Consumer-directed health plans are certainly attracting attention, but what effects will they actually have on health and health spending if they catch on? Forecasts are often wrong, but in this case we have strong evidence about the probable effect of a key component of such plans—namely the large deductible that is partially or perhaps even wholly funded by an employer.
This strong evidence comes from the RAND Health Insurance Experiment, for which I served as principal investigator, and, as I will explain, it accounts for the provision in many such plans whereby any unused dollars in the account can be preserved over time, accumulate tax free, and perhaps even be owned by the individual . This experiment, conducted 30 years ago, randomly assigned families to plans with varying cost-sharing arrangements. Some families received all their medical care for free; others were enrolled in a plan that required a large deductible. In today's dollars the deductible in the RAND Experiment was larger than that in most contemporary consumer-directed plans. The experiment's deductible was reduced for lower-income families, whereas this is not a feature in most of today's consumer-directed plans. The study subjects were all under 65 years of age and participated in the experiment for either 3 or 5 years.
In addition to the large deductible, the experiment had another feature that mimicked employer-funded accounts. We wanted to prevent sick individuals from declining to participate if offered the deductible plan but accepting if offered the plan with free care, which would skew the results to show an excessively large effect of the deductible. To avoid this bias, the participants with deductible plans received a "hold-harmless" side payment, independent of any medical spending, so that they would never have less to spend on nonmedical goods and services than if they remained on their prior insurance. Indeed, they would almost always be better off by enrolling in the experiment. Instead of coming as a deposit in an employer-funded account, however, the hold-harmless payments came as monthly checks to the families. These payments were found to have negligible effect on use of medical services.
The results of the experiment showed that families with the large deductible spent about 30 percent less on medical care in each year than families with free care. Each person in the deductible group made about 2 fewer physician visits annually and had fewer hospitalizations. For the great majority of participants there were no measurable adverse health consequences from the reduction in use, but hypertension was less well controlled in those with high blood pressure. This poorer control of hypertension was estimated to raise mortality about 10 percent in the affected group.

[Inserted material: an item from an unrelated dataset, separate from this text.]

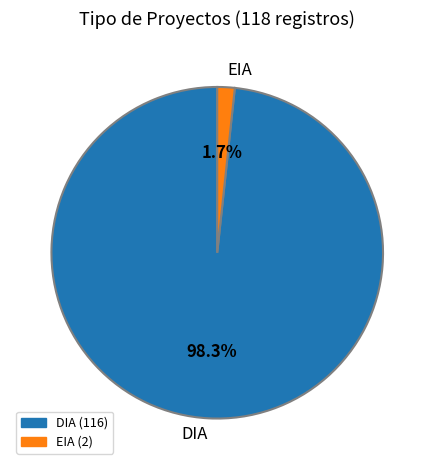

To the nearest percent, what portion does DIA represent?

98%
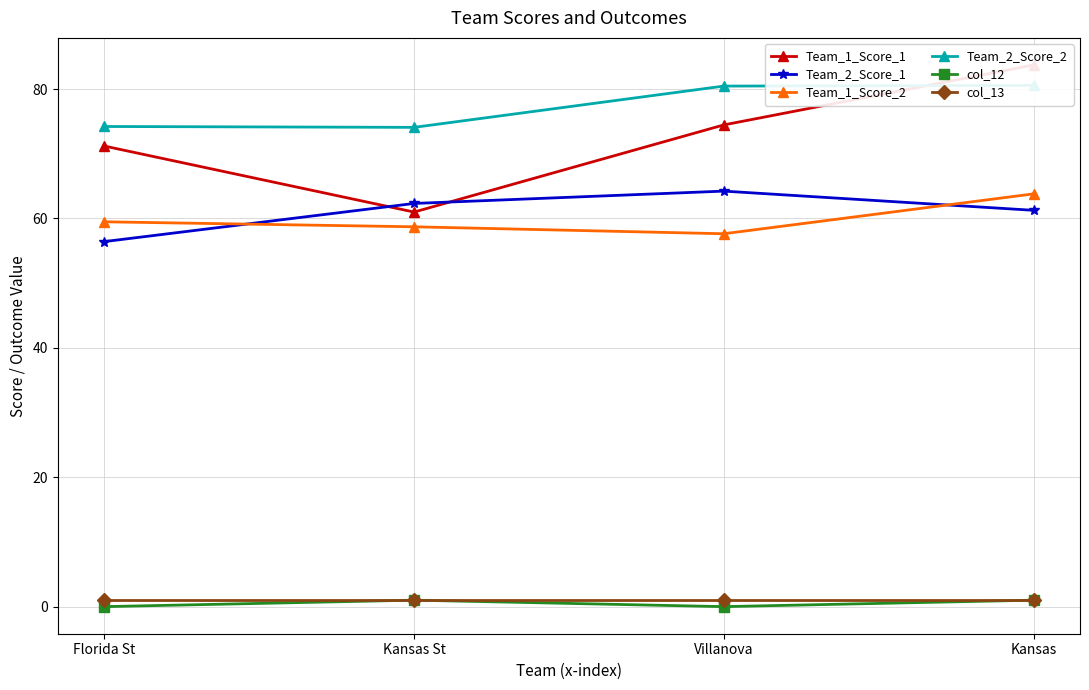

At which category does Team_1_Score_1 reach its first local valley?

Kansas St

Based on these results, it is reasonable to expect the deductible feature of consumer-directed plans to reduce spending substantially. The reduction, however, is likely to be a one-time phenomenon; although there is no evidence of this in the experiment, it is not likely in my view that the steady rate of increase in annual medical spending will be much affected. Even so, the one-off reduction in spending of the magnitude seen in the experiment is notable.
The advocates of consumer-directed plans believe that the large deductibles will induce individuals to take better care of themselves, but there was no evidence of this in the experiment. Smoking rates and weight, for example, were unaffected by the large deductible.
What about the negative health effects? Disease management, which was not part of the experiment, should be part of such plans; better management of chronic disease could mitigate such negative effects as poorly controlled hypertension. We know from studies of savings behavior that unaided consumers do not always make wise decisions, especially when those decisions entail present sacrifices for future gain, as, for example, complying with a prescribed antihypertensive regimen that causes side effects. The ability to improve compliance affords an opportunity for disease management.
Advocates of consumer-directed plans also claim that prices for medical services will become more competitive, with corresponding benefits for patients. But in the experiment those on the large deductible plan did not choose physicians whose services cost less per relative value unit than did those in the fully subsidized care arm of the experiment. Some consumer-directed plans are making an effort to inform patients about prices or at least to tier physicians based on price. Whether the experiment's results would have differed had patients had better information about cost differences among physicians is unknowable.
A question looming over all the prior results is whether the findings of the RAND experiment would hold if it were repeated today, some 30 years later. Doubtless there would be differences—if for no other reason than that medical technology has advanced in the past 3 decades—but would these differences be material? Damon Runyon once said that, in a fight between a big guy and a little guy, the big guy does not always win, but that's the way to bet. In a similar vein, I would be willing to bet that if the experiment were rerun today, the large deductible would continue to cause a major reduction in use with minimal adverse health consequences among much of the employed population. And those consequences could be mitigated by smarter cost-sharing, such as exempting chronic maintenance drugs from the deductible.
Newhouse JP, Insurance Experiment Group. Free for All? Lessons from the RAND Health Insurance Experiment. Cambridge, Mass: Harvard University Press; 1993.